* [Task details]: Rewrite everything from the start of the items down to the line containing "the Калорийность series?", swapping "x-axis" for "horizontal axis" and leaving the rest unchanged.

** Dataset content follows **

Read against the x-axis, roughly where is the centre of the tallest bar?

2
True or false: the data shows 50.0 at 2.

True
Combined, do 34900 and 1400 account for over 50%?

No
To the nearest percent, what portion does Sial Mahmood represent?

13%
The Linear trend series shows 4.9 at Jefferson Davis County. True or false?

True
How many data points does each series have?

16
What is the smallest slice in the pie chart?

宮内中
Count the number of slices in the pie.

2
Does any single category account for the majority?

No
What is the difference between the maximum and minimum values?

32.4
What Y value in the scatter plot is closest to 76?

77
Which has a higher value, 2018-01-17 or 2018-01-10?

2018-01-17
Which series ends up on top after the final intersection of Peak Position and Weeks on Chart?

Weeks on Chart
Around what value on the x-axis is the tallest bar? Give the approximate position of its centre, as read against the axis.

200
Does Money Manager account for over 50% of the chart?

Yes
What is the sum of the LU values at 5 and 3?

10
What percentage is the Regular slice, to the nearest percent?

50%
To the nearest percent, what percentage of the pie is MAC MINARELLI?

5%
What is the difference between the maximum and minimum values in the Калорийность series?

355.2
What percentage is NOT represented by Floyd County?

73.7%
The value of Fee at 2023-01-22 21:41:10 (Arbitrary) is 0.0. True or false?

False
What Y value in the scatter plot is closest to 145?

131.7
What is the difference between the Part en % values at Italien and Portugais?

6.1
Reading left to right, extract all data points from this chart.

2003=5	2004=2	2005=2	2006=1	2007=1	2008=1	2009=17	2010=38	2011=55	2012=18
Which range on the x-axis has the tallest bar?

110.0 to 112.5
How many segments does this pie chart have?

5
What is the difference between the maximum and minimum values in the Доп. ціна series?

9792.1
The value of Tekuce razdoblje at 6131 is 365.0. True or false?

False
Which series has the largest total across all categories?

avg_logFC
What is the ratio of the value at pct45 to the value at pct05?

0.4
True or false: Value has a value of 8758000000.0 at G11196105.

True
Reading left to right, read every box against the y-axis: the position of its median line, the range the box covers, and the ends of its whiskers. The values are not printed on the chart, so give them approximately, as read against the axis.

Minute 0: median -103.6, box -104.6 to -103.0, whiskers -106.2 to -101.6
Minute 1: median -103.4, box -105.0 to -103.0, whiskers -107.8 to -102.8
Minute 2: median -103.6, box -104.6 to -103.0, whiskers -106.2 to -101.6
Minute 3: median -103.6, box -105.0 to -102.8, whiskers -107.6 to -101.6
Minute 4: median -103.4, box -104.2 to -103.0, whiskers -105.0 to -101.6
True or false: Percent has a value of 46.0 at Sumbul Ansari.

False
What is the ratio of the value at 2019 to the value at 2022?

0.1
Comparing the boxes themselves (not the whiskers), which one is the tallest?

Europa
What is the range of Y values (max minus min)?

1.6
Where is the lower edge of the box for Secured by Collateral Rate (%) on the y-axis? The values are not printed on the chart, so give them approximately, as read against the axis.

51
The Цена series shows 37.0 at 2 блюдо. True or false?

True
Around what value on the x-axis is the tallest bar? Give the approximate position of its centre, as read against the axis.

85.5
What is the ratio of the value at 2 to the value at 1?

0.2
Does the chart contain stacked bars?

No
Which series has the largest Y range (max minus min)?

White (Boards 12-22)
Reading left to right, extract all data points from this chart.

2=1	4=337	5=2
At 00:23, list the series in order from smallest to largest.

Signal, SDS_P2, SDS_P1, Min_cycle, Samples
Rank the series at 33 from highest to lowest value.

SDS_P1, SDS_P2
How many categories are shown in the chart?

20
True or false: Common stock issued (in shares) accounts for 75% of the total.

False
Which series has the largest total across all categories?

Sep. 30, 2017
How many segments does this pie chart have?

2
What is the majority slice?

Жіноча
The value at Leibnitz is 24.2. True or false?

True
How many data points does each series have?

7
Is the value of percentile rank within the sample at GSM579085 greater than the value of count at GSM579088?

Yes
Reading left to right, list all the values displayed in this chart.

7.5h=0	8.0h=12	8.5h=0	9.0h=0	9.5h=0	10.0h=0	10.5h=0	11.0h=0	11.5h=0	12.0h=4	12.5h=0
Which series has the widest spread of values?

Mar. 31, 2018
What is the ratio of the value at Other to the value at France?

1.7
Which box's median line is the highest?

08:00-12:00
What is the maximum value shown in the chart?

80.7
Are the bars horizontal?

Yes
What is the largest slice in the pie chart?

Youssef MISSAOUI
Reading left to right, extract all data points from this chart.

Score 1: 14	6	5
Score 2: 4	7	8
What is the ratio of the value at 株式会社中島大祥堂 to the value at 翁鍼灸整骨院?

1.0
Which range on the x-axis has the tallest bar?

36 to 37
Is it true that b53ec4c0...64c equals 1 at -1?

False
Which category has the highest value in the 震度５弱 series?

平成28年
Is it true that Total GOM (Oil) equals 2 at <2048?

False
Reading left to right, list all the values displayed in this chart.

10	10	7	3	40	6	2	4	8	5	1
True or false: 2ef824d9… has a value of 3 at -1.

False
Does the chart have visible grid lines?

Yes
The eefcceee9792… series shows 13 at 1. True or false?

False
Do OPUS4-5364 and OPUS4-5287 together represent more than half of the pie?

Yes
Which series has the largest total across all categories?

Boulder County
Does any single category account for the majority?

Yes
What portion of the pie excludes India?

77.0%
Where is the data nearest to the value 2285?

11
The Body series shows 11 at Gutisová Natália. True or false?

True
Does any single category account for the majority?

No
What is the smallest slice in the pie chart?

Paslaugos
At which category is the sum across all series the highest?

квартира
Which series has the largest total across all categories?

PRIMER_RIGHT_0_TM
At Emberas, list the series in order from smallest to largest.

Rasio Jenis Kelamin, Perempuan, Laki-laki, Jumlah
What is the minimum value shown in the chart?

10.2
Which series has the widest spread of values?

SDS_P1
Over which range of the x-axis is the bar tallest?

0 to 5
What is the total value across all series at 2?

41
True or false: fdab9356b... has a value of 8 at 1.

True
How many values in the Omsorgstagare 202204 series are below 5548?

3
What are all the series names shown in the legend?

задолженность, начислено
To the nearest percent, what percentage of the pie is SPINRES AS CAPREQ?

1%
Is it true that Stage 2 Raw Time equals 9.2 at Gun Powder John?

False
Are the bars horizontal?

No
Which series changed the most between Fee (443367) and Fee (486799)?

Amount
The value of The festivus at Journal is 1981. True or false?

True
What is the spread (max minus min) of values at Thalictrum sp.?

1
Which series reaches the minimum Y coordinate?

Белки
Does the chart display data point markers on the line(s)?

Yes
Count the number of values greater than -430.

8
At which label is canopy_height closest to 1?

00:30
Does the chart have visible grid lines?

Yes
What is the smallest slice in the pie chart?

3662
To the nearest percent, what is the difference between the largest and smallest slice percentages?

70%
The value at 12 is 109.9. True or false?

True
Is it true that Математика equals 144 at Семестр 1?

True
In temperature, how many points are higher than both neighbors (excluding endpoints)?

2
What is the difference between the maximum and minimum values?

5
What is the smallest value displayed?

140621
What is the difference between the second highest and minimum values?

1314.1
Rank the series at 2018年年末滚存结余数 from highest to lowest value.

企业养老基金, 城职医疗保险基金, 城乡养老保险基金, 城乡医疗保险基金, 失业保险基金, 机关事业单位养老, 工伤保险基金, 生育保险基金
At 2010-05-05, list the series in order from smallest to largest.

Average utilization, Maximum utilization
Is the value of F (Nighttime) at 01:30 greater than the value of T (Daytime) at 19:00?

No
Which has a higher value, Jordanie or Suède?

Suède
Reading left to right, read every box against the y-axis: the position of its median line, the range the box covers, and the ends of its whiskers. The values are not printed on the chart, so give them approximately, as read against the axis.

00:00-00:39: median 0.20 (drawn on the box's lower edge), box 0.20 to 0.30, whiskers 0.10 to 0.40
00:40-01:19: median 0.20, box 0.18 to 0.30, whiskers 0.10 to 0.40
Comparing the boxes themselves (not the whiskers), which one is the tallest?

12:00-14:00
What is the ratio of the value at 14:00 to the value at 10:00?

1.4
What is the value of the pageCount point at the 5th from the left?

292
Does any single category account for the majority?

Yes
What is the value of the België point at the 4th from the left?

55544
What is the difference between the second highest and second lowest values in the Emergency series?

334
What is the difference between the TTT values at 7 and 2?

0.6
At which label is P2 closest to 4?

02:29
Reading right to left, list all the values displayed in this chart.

** End of Dataset content **

* [Task response]:
Read against the horizontal axis, roughly where is the centre of the tallest bar?

2
True or false: the data shows 50.0 at 2.

True
Combined, do 34900 and 1400 account for over 50%?

No
To the nearest percent, what portion does Sial Mahmood represent?

13%
The Linear trend series shows 4.9 at Jefferson Davis County. True or false?

True
How many data points does each series have?

16
What is the smallest slice in the pie chart?

宮内中
Count the number of slices in the pie.

2
Does any single category account for the majority?

No
What is the difference between the maximum and minimum values?

32.4
What Y value in the scatter plot is closest to 76?

77
Which has a higher value, 2018-01-17 or 2018-01-10?

2018-01-17
Which series ends up on top after the final intersection of Peak Position and Weeks on Chart?

Weeks on Chart
Around what value on the horizontal axis is the tallest bar? Give the approximate position of its centre, as read against the axis.

200
Does Money Manager account for over 50% of the chart?

Yes
What is the sum of the LU values at 5 and 3?

10
What percentage is the Regular slice, to the nearest percent?

50%
To the nearest percent, what percentage of the pie is MAC MINARELLI?

5%
What is the difference between the maximum and minimum values in the Калорийность series?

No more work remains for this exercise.